[TASK TO CARRY OUT]
Lay out every line of the records below as a JSON list of strings, one string per line. Skip blank lines and leave out the pictures.

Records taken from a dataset
╭──

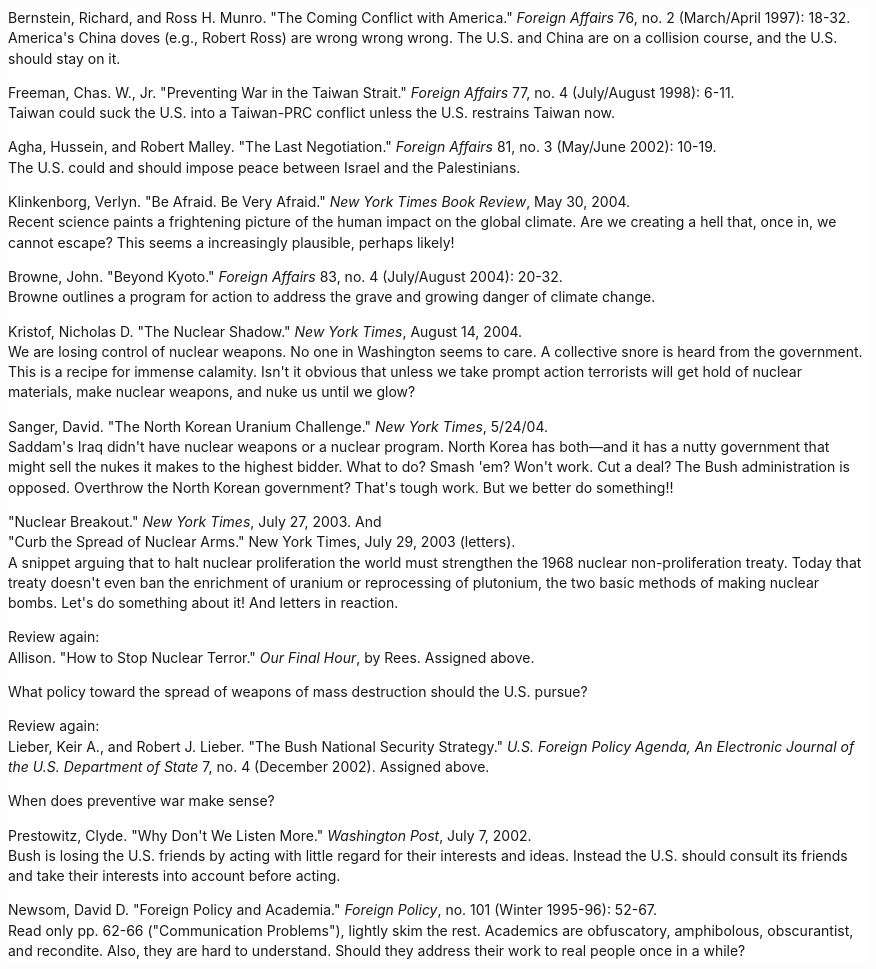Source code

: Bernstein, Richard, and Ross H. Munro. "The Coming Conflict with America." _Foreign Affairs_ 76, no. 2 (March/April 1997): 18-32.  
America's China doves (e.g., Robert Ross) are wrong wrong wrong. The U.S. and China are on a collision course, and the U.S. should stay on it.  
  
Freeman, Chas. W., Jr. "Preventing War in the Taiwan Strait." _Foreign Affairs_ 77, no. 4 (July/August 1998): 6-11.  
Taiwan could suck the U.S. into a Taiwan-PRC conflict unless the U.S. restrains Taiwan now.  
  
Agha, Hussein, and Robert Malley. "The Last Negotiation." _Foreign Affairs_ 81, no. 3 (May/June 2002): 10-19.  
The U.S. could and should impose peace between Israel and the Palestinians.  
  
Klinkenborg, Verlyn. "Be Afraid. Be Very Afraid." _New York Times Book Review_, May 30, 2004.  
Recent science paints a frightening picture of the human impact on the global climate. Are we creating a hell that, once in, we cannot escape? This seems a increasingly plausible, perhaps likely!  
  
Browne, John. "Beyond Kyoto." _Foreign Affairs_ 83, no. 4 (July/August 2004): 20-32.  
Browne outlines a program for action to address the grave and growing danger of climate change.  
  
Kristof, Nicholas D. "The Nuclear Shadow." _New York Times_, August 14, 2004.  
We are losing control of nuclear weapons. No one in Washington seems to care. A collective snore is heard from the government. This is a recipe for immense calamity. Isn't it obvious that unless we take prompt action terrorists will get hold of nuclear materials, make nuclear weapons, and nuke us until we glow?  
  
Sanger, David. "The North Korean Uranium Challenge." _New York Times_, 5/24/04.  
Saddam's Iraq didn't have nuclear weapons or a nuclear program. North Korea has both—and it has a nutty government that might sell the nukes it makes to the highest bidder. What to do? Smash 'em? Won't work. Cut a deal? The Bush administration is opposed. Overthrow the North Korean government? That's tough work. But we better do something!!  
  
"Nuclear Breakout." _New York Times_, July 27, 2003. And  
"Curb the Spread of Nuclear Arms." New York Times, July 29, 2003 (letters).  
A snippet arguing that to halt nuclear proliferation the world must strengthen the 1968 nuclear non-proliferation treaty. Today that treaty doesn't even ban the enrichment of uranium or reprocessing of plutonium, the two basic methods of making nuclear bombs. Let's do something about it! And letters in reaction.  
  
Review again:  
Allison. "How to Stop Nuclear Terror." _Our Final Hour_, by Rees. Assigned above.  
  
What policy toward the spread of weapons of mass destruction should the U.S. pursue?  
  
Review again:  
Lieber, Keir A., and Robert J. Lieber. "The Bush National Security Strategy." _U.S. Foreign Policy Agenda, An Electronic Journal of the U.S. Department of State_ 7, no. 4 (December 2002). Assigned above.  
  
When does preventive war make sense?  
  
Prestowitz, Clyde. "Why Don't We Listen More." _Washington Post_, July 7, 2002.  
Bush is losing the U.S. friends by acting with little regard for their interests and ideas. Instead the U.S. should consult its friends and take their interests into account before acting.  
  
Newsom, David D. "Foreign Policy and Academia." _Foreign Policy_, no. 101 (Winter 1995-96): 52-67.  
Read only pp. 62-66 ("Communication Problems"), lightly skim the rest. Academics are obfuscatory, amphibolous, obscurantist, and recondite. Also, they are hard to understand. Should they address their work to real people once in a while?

╰──

[EXERCISE RESPONSE]
[
  "Source code",
  ": Bernstein, Richard, and Ross H. Munro. \"The Coming Conflict with America.\" _Foreign Affairs_ 76, no. 2 (March/April 1997): 18-32.  ",
  "America's China doves (e.g., Robert Ross) are wrong wrong wrong. The U.S. and China are on a collision course, and the U.S. should stay on it.  ",
  "Freeman, Chas. W., Jr. \"Preventing War in the Taiwan Strait.\" _Foreign Affairs_ 77, no. 4 (July/August 1998): 6-11.  ",
  "Taiwan could suck the U.S. into a Taiwan-PRC conflict unless the U.S. restrains Taiwan now.  ",
  "Agha, Hussein, and Robert Malley. \"The Last Negotiation.\" _Foreign Affairs_ 81, no. 3 (May/June 2002): 10-19.  ",
  "The U.S. could and should impose peace between Israel and the Palestinians.  ",
  "Klinkenborg, Verlyn. \"Be Afraid. Be Very Afraid.\" _New York Times Book Review_, May 30, 2004.  ",
  "Recent science paints a frightening picture of the human impact on the global climate. Are we creating a hell that, once in, we cannot escape? This seems a increasingly plausible, perhaps likely!  ",
  "Browne, John. \"Beyond Kyoto.\" _Foreign Affairs_ 83, no. 4 (July/August 2004): 20-32.  ",
  "Browne outlines a program for action to address the grave and growing danger of climate change.  ",
  "Kristof, Nicholas D. \"The Nuclear Shadow.\" _New York Times_, August 14, 2004.  ",
  "We are losing control of nuclear weapons. No one in Washington seems to care. A collective snore is heard from the government. This is a recipe for immense calamity. Isn't it obvious that unless we take prompt action terrorists will get hold of nuclear materials, make nuclear weapons, and nuke us until we glow?  ",
  "Sanger, David. \"The North Korean Uranium Challenge.\" _New York Times_, 5/24/04.  ",
  "Saddam's Iraq didn't have nuclear weapons or a nuclear program. North Korea has both—and it has a nutty government that might sell the nukes it makes to the highest bidder. What to do? Smash 'em? Won't work. Cut a deal? The Bush administration is opposed. Overthrow the North Korean government? That's tough work. But we better do something!!  ",
  "\"Nuclear Breakout.\" _New York Times_, July 27, 2003. And  ",
  "\"Curb the Spread of Nuclear Arms.\" New York Times, July 29, 2003 (letters).  ",
  "A snippet arguing that to halt nuclear proliferation the world must strengthen the 1968 nuclear non-proliferation treaty. Today that treaty doesn't even ban the enrichment of uranium or reprocessing of plutonium, the two basic methods of making nuclear bombs. Let's do something about it! And letters in reaction.  ",
  "Review again:  ",
  "Allison. \"How to Stop Nuclear Terror.\" _Our Final Hour_, by Rees. Assigned above.  ",
  "What policy toward the spread of weapons of mass destruction should the U.S. pursue?  ",
  "Review again:  ",
  "Lieber, Keir A., and Robert J. Lieber. \"The Bush National Security Strategy.\" _U.S. Foreign Policy Agenda, An Electronic Journal of the U.S. Department of State_ 7, no. 4 (December 2002). Assigned above.  ",
  "When does preventive war make sense?  ",
  "Prestowitz, Clyde. \"Why Don't We Listen More.\" _Washington Post_, July 7, 2002.  ",
  "Bush is losing the U.S. friends by acting with little regard for their interests and ideas. Instead the U.S. should consult its friends and take their interests into account before acting.  ",
  "Newsom, David D. \"Foreign Policy and Academia.\" _Foreign Policy_, no. 101 (Winter 1995-96): 52-67.  ",
  "Read only pp. 62-66 (\"Communication Problems\"), lightly skim the rest. Academics are obfuscatory, amphibolous, obscurantist, and recondite. Also, they are hard to understand. Should they address their work to real people once in a while?"
]